Lenore looked at the glass in question in her hand. "Okay, I'm sorry, but I have to concentrate, like, really hard in order to hold anything. I can't even teleport until I'm, like, 100 ghost years old. It's Ghost 101. This sort of thing is all I go corporeal for." She swished the liquid around in the glass a bit.

Mary Ann leaned towards her suddenly. "Haunt these halls no more." She slowly drew away and Lenore gave her an exasperated look.

"Well! This night has taken a dastardly turn," Louisa May said. "I mean to fetch an inspector."

"If a crime has indeed been committed by someone, I would prefer if no one leaves the scene," Charlotte said. Oscar and Ernest nodded a bit. "Especially you, Raskolnikov," she added to Fyodor. "That's right, don't think I didn't notice when you said you're an escaped convict!"

"And you seemed to recognize Eddie when he first arrived," Mary Shelley added. "I am no escaped convict!" Fyodor protested, looking around. "I was released! As for Mr. Dantes... yes. I knew him." Edgar's glare was intense on him. "I had no quarrel with the man! He took me in and gave me shelter after Siberian prison camp. What tragedy has befallen us all?"

"Such a hard story, but told so beautifully," Oscar said.

"Well, that's enough for me! Tie him up and then we'll all go get help!" Louisa May said.

"No. Charlotte is right," Poe said firmly. "We have no proof that Fyodor had anything to do with this. The murderer may leave and we would never be the wiser. Also, my house hasn't passed an inspection in years and I... do not need that kind of heat right now."

"Psh, huh. Hah!" Ernest scoffed.

"Ernest, you have something to say?" Edgar asked.

"When I have something to say, I say it. When I don't, I stop typing." He looked around and raised his eyebrows at Mary Ann, sending her a wink. She seemed to retreat into her coat and looked at her soup.

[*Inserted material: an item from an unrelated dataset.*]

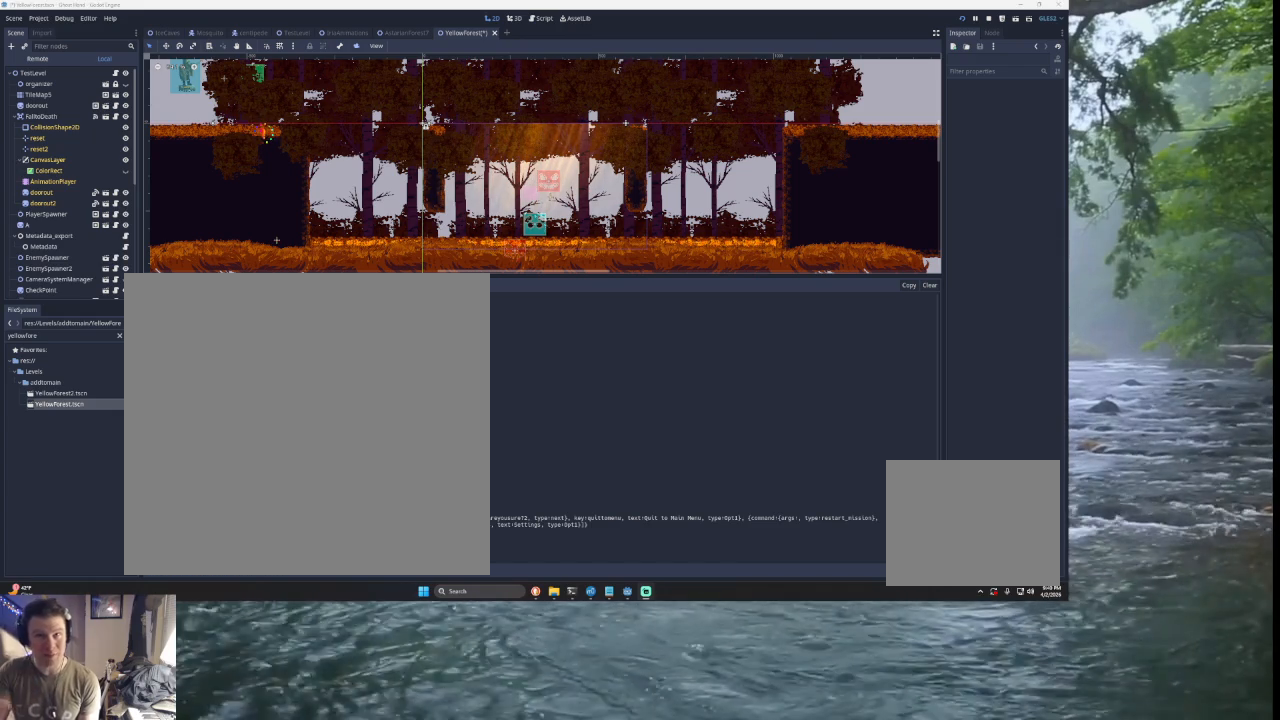
{"buttons": [], "left_stick": "center", "right_stick": "left", "events": []}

"Have you all gone mad? Are you all in on this?" Louisa May asked. She coughed. "I'm getting out of here!" She walked quickly to the hallway, coughing more.

"She stopped," Oscar said happily when there was a pause. "She's better now."

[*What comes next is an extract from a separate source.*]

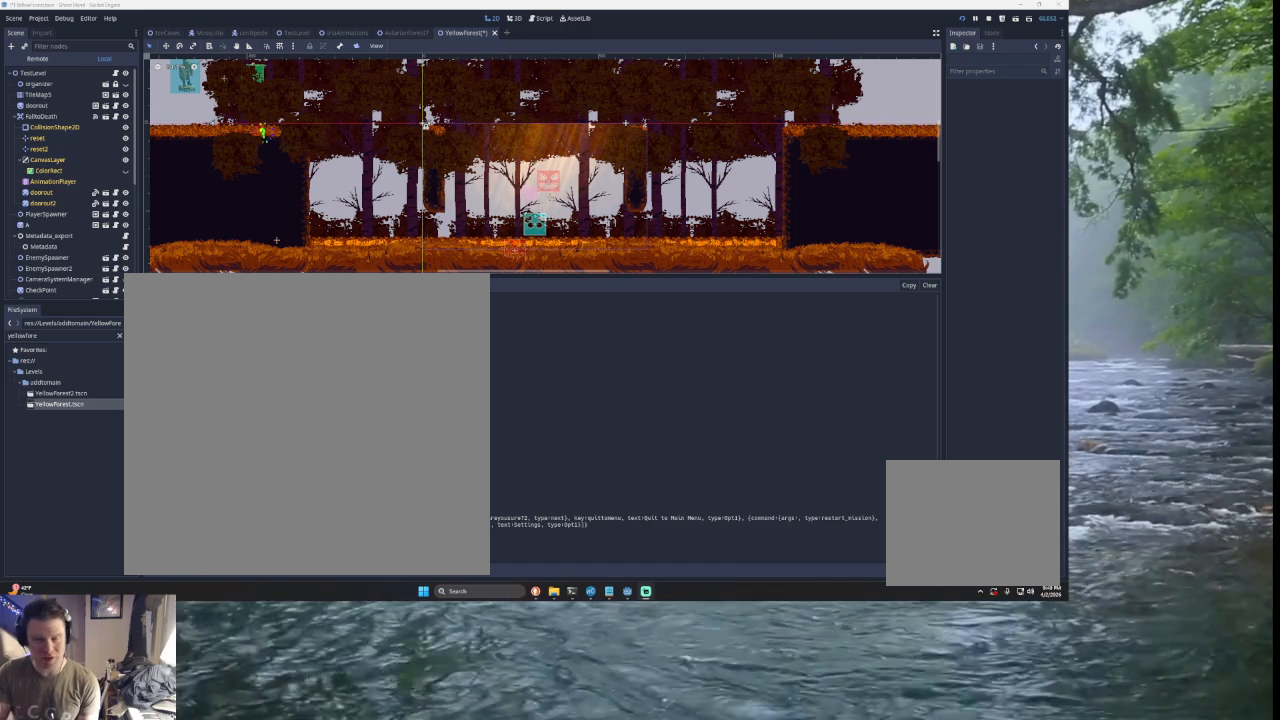
{"buttons": [], "left_stick": "center", "right_stick": "left", "events": []}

They heard more coughs and his face fell, and then a thud. Everyone got up and hurried to the hall to see Louisa May lying face down on the floor.


	4. The Purloined Letter

Mary quickly leaned down to feel for a pulse, but there was nothing. She straightened up. "Louisa May Alcott, a spinster through and through, has now reached the pinnacle of transcendentalism. May she be at one with the earth, and may she find her peace."

"Well someone had that ready to go," Oscar said.

"I'm just really good at eulogies," Mary said annoyedly.

"Edgar, I'm frightened. We must alert the police!" Annabel said, turning to the host. "Yes, I agree," he nodded.

"Good thing stripes are in because you are going to jail, son!" Lenore said.

"I'm not going to jail. None of us are going to jail!" Edgar said. He looked back down at Louisa May's lifeless body. "Okay, one of you is probably going to jail."

"Wait a second," Edgar flicked open his knife. "What's that?" He bent down and picked up a red handkerchief. Mary took it. "Hm, moist."

"Well, great. You solved it," Oscar said sarcastically with a look to Ernest.

She ignored him and showed an embroidered shape on the corner of the cloth to everyone. "Look."

"Is that a-" Ernest began. "A bell," Fyodor said.

"Or... A bell. Annabel!" Charlotte said, stepping back and pointing to the woman. Everyone stepped away from her quickly. "What? That's not mine!" Annabel said quickly.

"I'd probably say that if it were mine, too," Oscar said.

"I think that we can all agree that the most innocent person is the beautiful and innocent Annabel Lee, and also she's the most beautiful, now can we start taking this seriously?" Edgar said.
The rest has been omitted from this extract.